Activity> Where the data below begins, start retyping exactly, and end on the line with "was introduced. Arkady", which is included; no picture goes in.
-- -- --
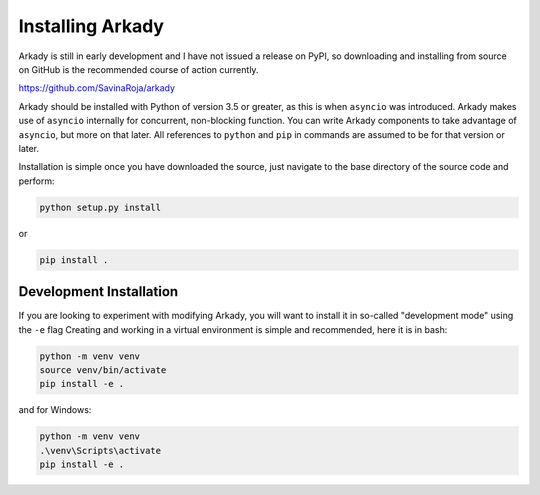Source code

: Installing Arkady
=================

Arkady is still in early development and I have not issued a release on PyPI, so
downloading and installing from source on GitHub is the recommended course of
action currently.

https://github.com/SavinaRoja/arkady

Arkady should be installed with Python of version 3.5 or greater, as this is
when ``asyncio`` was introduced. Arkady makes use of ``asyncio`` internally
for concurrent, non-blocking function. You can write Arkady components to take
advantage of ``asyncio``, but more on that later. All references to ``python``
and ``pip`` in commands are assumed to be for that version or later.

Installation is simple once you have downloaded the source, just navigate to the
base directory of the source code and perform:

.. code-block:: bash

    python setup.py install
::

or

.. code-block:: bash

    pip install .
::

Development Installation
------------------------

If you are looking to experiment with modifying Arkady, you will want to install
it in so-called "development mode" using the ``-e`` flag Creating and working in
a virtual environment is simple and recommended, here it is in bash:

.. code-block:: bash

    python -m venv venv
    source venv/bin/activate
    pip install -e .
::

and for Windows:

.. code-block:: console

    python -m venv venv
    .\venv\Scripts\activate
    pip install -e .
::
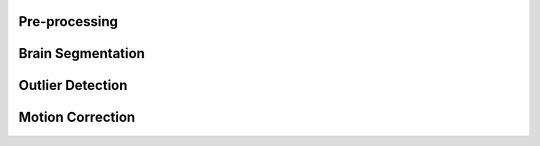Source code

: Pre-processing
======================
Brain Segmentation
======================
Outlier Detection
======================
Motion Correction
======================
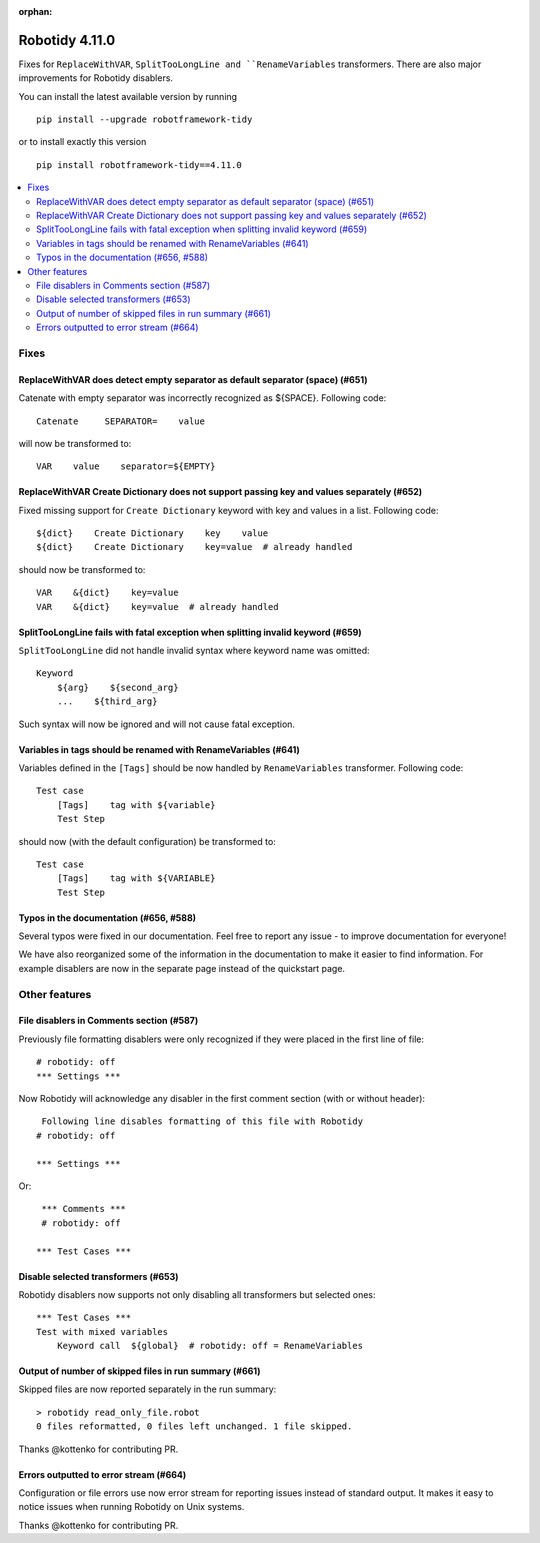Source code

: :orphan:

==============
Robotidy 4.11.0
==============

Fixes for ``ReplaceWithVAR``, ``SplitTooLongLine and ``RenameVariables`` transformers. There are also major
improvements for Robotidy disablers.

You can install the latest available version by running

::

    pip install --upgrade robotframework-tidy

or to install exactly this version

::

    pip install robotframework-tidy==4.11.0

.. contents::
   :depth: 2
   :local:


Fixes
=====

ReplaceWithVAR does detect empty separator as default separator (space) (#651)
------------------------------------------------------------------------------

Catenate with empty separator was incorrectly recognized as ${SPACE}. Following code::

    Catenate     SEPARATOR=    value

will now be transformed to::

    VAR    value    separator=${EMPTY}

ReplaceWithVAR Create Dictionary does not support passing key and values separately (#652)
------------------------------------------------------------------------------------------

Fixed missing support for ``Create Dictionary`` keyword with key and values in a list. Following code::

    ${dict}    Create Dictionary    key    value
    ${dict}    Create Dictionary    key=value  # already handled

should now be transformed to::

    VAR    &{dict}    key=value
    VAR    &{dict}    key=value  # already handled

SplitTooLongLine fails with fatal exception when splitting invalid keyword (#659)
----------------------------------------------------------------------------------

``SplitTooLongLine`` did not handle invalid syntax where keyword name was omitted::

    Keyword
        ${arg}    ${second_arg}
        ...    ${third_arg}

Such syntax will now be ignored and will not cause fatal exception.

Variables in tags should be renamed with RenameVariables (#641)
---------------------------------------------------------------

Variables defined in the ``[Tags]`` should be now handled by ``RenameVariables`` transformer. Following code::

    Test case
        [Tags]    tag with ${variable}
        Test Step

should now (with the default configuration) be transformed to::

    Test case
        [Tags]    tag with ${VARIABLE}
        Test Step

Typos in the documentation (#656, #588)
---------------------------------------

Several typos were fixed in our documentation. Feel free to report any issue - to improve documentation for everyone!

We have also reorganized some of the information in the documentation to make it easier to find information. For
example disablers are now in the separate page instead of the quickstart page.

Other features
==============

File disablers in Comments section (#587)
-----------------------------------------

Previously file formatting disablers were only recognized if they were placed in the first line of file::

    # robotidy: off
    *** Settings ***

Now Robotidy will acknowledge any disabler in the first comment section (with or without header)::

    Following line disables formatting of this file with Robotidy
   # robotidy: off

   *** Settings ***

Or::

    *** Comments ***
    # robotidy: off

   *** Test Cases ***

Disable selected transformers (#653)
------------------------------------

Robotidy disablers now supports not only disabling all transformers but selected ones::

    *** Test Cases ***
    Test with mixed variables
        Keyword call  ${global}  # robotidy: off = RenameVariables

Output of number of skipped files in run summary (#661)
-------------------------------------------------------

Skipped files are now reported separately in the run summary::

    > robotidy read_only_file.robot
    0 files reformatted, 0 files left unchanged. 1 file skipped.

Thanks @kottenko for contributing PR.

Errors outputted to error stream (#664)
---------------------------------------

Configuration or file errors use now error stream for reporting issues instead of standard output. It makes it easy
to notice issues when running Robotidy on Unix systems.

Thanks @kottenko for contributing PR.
-- -- --
Result of the exercise>
Source code

: Installing Arkady
=================

Arkady is still in early development and I have not issued a release on PyPI, so
downloading and installing from source on GitHub is the recommended course of
action currently.

https://github.com/SavinaRoja/arkady

Arkady should be installed with Python of version 3.5 or greater, as this is
when ``asyncio`` was introduced. Arkady makes use of ``asyncio`` internally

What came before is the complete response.